Exercise brief ▸
Report how many lines in the records hold the string "room"; give the number and nothing else.

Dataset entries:

——

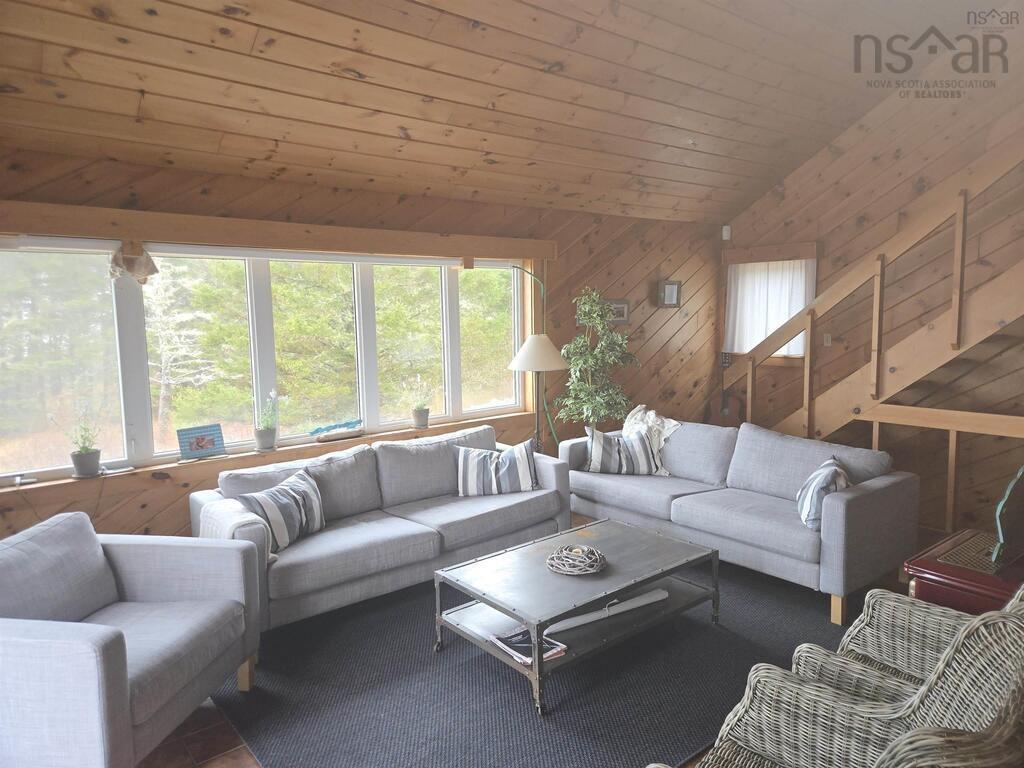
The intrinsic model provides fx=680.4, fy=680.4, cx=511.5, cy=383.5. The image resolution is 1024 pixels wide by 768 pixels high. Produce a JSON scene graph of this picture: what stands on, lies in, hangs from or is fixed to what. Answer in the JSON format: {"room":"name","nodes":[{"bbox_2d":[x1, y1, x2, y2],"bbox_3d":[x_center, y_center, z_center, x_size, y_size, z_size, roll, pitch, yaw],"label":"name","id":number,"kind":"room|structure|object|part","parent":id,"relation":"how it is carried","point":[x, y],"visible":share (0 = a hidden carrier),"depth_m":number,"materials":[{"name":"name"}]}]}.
{"room":"living room","nodes":[
{"label":"living room","id":0,"kind":"room"},
{"bbox_2d":[0,148,719,544],"bbox_3d":[-0.739,-0.159,5.076,7.905,2.558,0.237,-6,8,-39],"label":"window wall","id":1,"kind":"structure","parent":0,"point":[565,289],"depth_m":5.44,"materials":[{"name":"brown wood"}]},
{"bbox_2d":[0,238,532,485],"bbox_3d":[-1.358,-0.261,4.603,3.991,1.375,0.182,-6,8,-39],"label":"window","id":2,"kind":"structure","parent":1,"relation":"in","point":[140,368],"depth_m":4.29,"materials":[{"name":"glass"}]},
{"bbox_2d":[1,408,537,498],"bbox_3d":[-1.306,0.450,4.620,3.919,0.116,0.183,-6,8,-39],"label":"window sill","id":3,"kind":"structure","parent":1,"relation":"attached to","point":[5,489],"depth_m":4.13,"materials":[{"name":"brown wood"}]},
{"bbox_2d":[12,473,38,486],"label":"small object","id":4,"kind":"object","parent":3,"relation":"on","point":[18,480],"visible":0.99,"depth_m":3.61,"materials":[{"name":"metal"}]},
{"bbox_2d":[61,404,101,478],"bbox_3d":[-2.346,0.306,3.743,0.213,0.412,0.250,4,8,39],"label":"potted plant","id":5,"kind":"object","parent":3,"relation":"on","point":[85,470],"visible":1,"depth_m":3.73,"materials":[{"name":"green plant"}]},
{"bbox_2d":[176,424,226,459],"bbox_3d":[-1.912,0.357,4.190,0.278,0.187,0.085,-6,8,-39],"label":"blue sign","id":6,"kind":"object","parent":3,"relation":"on","point":[213,442],"visible":0.99,"depth_m":4.17,"materials":[{"name":"blue"}]},
{"bbox_2d":[254,389,278,451],"bbox_3d":[-1.604,0.230,4.449,0.218,0.406,0.201,-6,8,-39],"label":"potted plant","id":7,"kind":"object","parent":3,"relation":"on","point":[266,446],"visible":1,"depth_m":4.41,"materials":[{"name":"plant"}]},
{"bbox_2d":[309,419,363,441],"bbox_3d":[-1.223,0.320,4.762,0.408,0.116,0.122,-6,8,-39],"label":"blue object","id":8,"kind":"object","parent":3,"relation":"on","point":[329,427],"visible":0.99,"depth_m":4.73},
{"bbox_2d":[409,375,431,428],"bbox_3d":[-0.697,0.133,5.187,0.222,0.399,0.208,-6,8,-39],"label":"potted plant","id":9,"kind":"object","parent":3,"relation":"on","point":[422,416],"visible":1,"depth_m":5.15,"materials":[{"name":"plant"}]},
{"bbox_2d":[0,201,554,261],"bbox_3d":[-1.319,-0.950,4.381,4.042,0.153,0.154,-6,8,-39],"label":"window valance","id":10,"kind":"object","parent":1,"relation":"attached to","point":[126,233],"visible":0.99,"depth_m":4.06,"materials":[{"name":"brown wood"}]},
{"bbox_2d":[109,242,157,284],"bbox_3d":[-2.097,-0.662,3.773,0.232,0.235,0.218,-6,8,-39],"label":"hanging ornament","id":11,"kind":"object","parent":10,"relation":"hanging from","point":[132,261],"visible":0.99,"depth_m":3.75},
{"bbox_2d":[606,298,629,324],"bbox_3d":[0.957,-0.664,6.239,0.344,0.239,0.026,-6,8,-39],"label":"picture frame","id":12,"kind":"object","parent":1,"relation":"attached to","point":[624,317],"visible":0.66,"depth_m":6.27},
{"bbox_2d":[657,279,682,307],"bbox_3d":[1.535,-0.878,6.630,0.300,0.267,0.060,-6,8,-39],"label":"picture frame","id":13,"kind":"object","parent":1,"relation":"attached to","point":[668,302],"visible":0.99,"depth_m":6.62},
{"bbox_2d":[0,0,1002,221],"bbox_3d":[0.726,-1.990,3.078,6.987,1.548,4.571,-6,8,-39],"label":"wood ceiling","id":14,"kind":"structure","parent":0,"point":[696,164],"depth_m":3.87,"materials":[{"name":"brown wood"}]},
{"bbox_2d":[136,519,932,767],"bbox_3d":[0.916,1.395,2.780,7.552,0.109,5.625,-6,8,-39],"label":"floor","id":15,"kind":"structure","parent":0,"point":[219,764],"depth_m":2.66,"materials":[{"name":"brown"}]},
{"bbox_2d":[0,511,259,767],"bbox_3d":[-1.575,0.991,2.549,0.884,0.810,0.917,0,6,7],"label":"armchair","id":16,"kind":"object","parent":15,"relation":"on","point":[107,644],"visible":1,"depth_m":2.48,"materials":[{"name":"grey fabric"}]},
{"bbox_2d":[198,556,850,767],"bbox_3d":[0.315,1.241,3.609,3.333,0.014,2.441,-6,8,-39],"label":"rug","id":17,"kind":"object","parent":15,"relation":"on","point":[467,667],"visible":0.7,"depth_m":2.95,"materials":[{"name":"grey carpet"}]},
{"bbox_2d":[190,424,568,635],"bbox_3d":[-0.709,0.789,4.171,2.203,0.805,0.912,-6,8,-39],"label":"sofa","id":18,"kind":"object","parent":17,"relation":"on","point":[471,515],"visible":0.75,"depth_m":3.90,"materials":[{"name":"grey fabric"}]},
{"bbox_2d":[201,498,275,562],"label":"throw blanket","id":19,"kind":"object","parent":18,"relation":"on","point":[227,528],"visible":0.42,"depth_m":3.35,"materials":[{"name":"fabric"}]},
{"bbox_2d":[234,467,325,553],"bbox_3d":[-1.217,0.687,3.646,0.245,0.322,0.566,1,7,19],"label":"striped pillow","id":20,"kind":"object","parent":18,"relation":"on","point":[293,493],"visible":0.82,"depth_m":3.55,"materials":[{"name":"fabric"}]},
{"bbox_2d":[454,438,539,496],"bbox_3d":[-0.104,0.561,4.523,0.587,0.339,0.231,-2,6,-8],"label":"striped pillow","id":21,"kind":"object","parent":18,"relation":"on","point":[507,463],"visible":0.99,"depth_m":4.44,"materials":[{"name":"white fabric"}]},
{"bbox_2d":[432,516,717,714],"bbox_3d":[0.341,1.066,3.396,1.252,0.392,0.764,-6,8,-39],"label":"coffee table","id":22,"kind":"object","parent":17,"relation":"on","point":[626,588],"visible":0.92,"depth_m":3.24,"materials":[{"name":"grey metal"}]},
{"bbox_2d":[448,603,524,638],"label":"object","id":23,"kind":"object","parent":22,"relation":"on","point":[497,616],"visible":0.65,"depth_m":3.21,"materials":[{"name":"white paper"}]},
{"bbox_2d":[489,625,568,666],"bbox_3d":[0.075,1.143,3.005,0.235,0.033,0.313,-6,8,-39],"label":"magazine","id":24,"kind":"object","parent":22,"relation":"on","point":[518,655],"visible":0.49,"depth_m":2.96,"materials":[{"name":"paper"}]},
{"bbox_2d":[545,544,605,575],"bbox_3d":[0.306,0.839,3.290,0.298,0.073,0.299,-6,8,-39],"label":"decorative bowl","id":25,"kind":"object","parent":22,"relation":"on","point":[590,569],"visible":1,"depth_m":3.23,"materials":[{"name":"wicker"}]},
{"bbox_2d":[545,589,667,634],"bbox_3d":[0.441,1.078,3.228,0.757,0.049,0.087,-5,7,-29],"label":"paper roll","id":26,"kind":"object","parent":22,"relation":"on","point":[630,601],"visible":0.85,"depth_m":3.21,"materials":[{"name":"white"}]},
{"bbox_2d":[555,415,918,622],"bbox_3d":[1.332,0.705,4.516,0.917,0.810,2.218,-6,8,-39],"label":"right sofa","id":27,"kind":"object","parent":17,"relation":"on","point":[857,500],"visible":0.86,"depth_m":4.03,"materials":[{"name":"grey fabric"}]},
{"bbox_2d":[582,424,662,475],"bbox_3d":[0.796,0.486,4.928,0.583,0.354,0.231,-1,6,-2],"label":"striped pillow","id":28,"kind":"object","parent":27,"relation":"on","point":[596,448],"visible":0.94,"depth_m":4.86,"materials":[{"name":"fabric"}]},
{"bbox_2d":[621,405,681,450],"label":"throw blanket","id":29,"kind":"object","parent":27,"relation":"on","point":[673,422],"visible":0.53,"depth_m":5.14,"materials":[{"name":"fabric"}]},
{"bbox_2d":[796,455,849,531],"bbox_3d":[1.725,0.608,3.775,0.265,0.330,0.525,1,7,18],"label":"striped pillow","id":30,"kind":"object","parent":27,"relation":"on","point":[827,478],"visible":0.74,"depth_m":3.63,"materials":[{"name":"fabric"}]},
{"bbox_2d":[508,332,568,453],"bbox_3d":[0.208,0.346,5.237,0.462,1.446,0.461,-6,8,-39],"label":"floor lamp","id":31,"kind":"object","parent":15,"relation":"on","point":[516,364],"visible":0.85,"depth_m":5.07,"materials":[{"name":"metal"}]},
{"bbox_3d":[0.187,-0.240,5.097,0.507,0.263,0.503,-6,8,-39],"label":"lamp shade","id":32,"kind":"part","parent":31,"relation":"part of","materials":[{"name":"white fabric"}]},
{"bbox_2d":[554,287,639,433],"bbox_3d":[0.711,0.082,5.665,0.744,1.771,0.727,-6,8,-39],"label":"potted tree","id":33,"kind":"object","parent":15,"relation":"on","point":[581,343],"visible":0.86,"depth_m":5.57,"materials":[{"name":"green plant"}]},
{"bbox_2d":[704,349,743,425],"bbox_3d":[2.172,0.202,6.961,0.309,1.110,0.317,-6,8,-39],"label":"guitar","id":34,"kind":"object","parent":15,"relation":"on","point":[726,411],"visible":0.61,"depth_m":6.93,"materials":[{"name":"brown wood"}]},
{"bbox_2d":[671,603,1023,767],"bbox_3d":[0.717,0.989,1.545,0.748,0.962,0.765,-6,8,-39],"label":"wicker chair","id":35,"kind":"object","parent":15,"relation":"on","point":[993,657],"visible":0.97,"depth_m":1.71,"materials":[{"name":"wicker"}]},
{"bbox_2d":[726,141,1023,506],"bbox_3d":[3.303,-0.640,4.713,1.557,3.523,3.789,-6,8,-39],"label":"staircase","id":36,"kind":"structure","parent":15,"relation":"on","point":[876,368],"depth_m":4.91,"materials":[{"name":"brown wood"}]},
{"bbox_2d":[808,581,1023,702],"bbox_3d":[1.329,0.941,2.035,0.683,0.924,0.745,-6,8,-39],"label":"wicker chair","id":37,"kind":"object","parent":15,"relation":"on","point":[866,609],"visible":0.35,"depth_m":2.25,"materials":[{"name":"wicker"}]},
{"bbox_2d":[904,528,1023,613],"bbox_3d":[2.008,1.001,2.776,0.687,0.611,0.558,-6,8,-39],"label":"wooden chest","id":38,"kind":"object","parent":15,"relation":"on","point":[942,577],"visible":0.55,"depth_m":2.67,"materials":[{"name":"wood"}]},
{"bbox_2d":[991,465,1023,565],"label":"sculpture","id":39,"kind":"object","parent":38,"relation":"on","point":[1008,495],"visible":0.99,"depth_m":2.59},
{"bbox_2d":[718,24,1023,535],"bbox_3d":[3.946,-1.201,5.257,0.203,4.633,5.548,-6,8,-39],"label":"right wall","id":40,"kind":"structure","parent":0,"point":[874,134],"depth_m":5.77,"materials":[{"name":"brown wood"}]},
{"bbox_2d":[722,224,730,240],"bbox_3d":[2.171,-1.537,6.898,0.068,0.143,0.068,-6,8,-39],"label":"motion sensor","id":41,"kind":"object","parent":40,"relation":"attached to","point":[726,237],"visible":0.95,"depth_m":6.87,"materials":[{"name":"white"}]},
{"bbox_2d":[724,254,816,360],"bbox_3d":[2.607,-0.759,6.839,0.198,1.134,1.044,-6,8,-39],"label":"small window","id":42,"kind":"structure","parent":40,"relation":"in","point":[802,302],"depth_m":6.75,"materials":[{"name":"white fabric"}]},
{"bbox_2d":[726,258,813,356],"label":"curtain","id":43,"kind":"object","parent":42,"relation":"attached to","point":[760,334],"visible":0.52,"depth_m":6.85,"materials":[{"name":"white fabric"}]},
{"bbox_2d":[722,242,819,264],"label":"window valance","id":44,"kind":"object","parent":40,"relation":"attached to","point":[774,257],"visible":0.96,"depth_m":6.62,"materials":[{"name":"brown wood"}]},
{"bbox_2d":[823,333,831,346],"bbox_3d":[2.945,-0.411,6.350,0.016,0.117,0.072,-6,8,-39],"label":"light switch","id":45,"kind":"object","parent":40,"relation":"attached to","point":[827,343],"visible":0.92,"depth_m":6.35,"materials":[{"name":"white plastic"}]},
{"label":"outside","id":46,"kind":"structure","parent":0,"visible":0},
{"label":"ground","id":47,"kind":"structure","parent":46,"visible":0},
{"bbox_2d":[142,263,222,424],"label":"tree","id":48,"kind":"object","parent":47,"relation":"on","point":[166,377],"visible":0.62,"depth_m":11.16,"materials":[{"name":"plant"}]},
{"bbox_2d":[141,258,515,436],"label":"tree","id":49,"kind":"object","parent":47,"relation":"on","point":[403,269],"visible":0.31,"materials":[{"name":"green plant"}]}
]}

——

Solution to this exercise ▸
3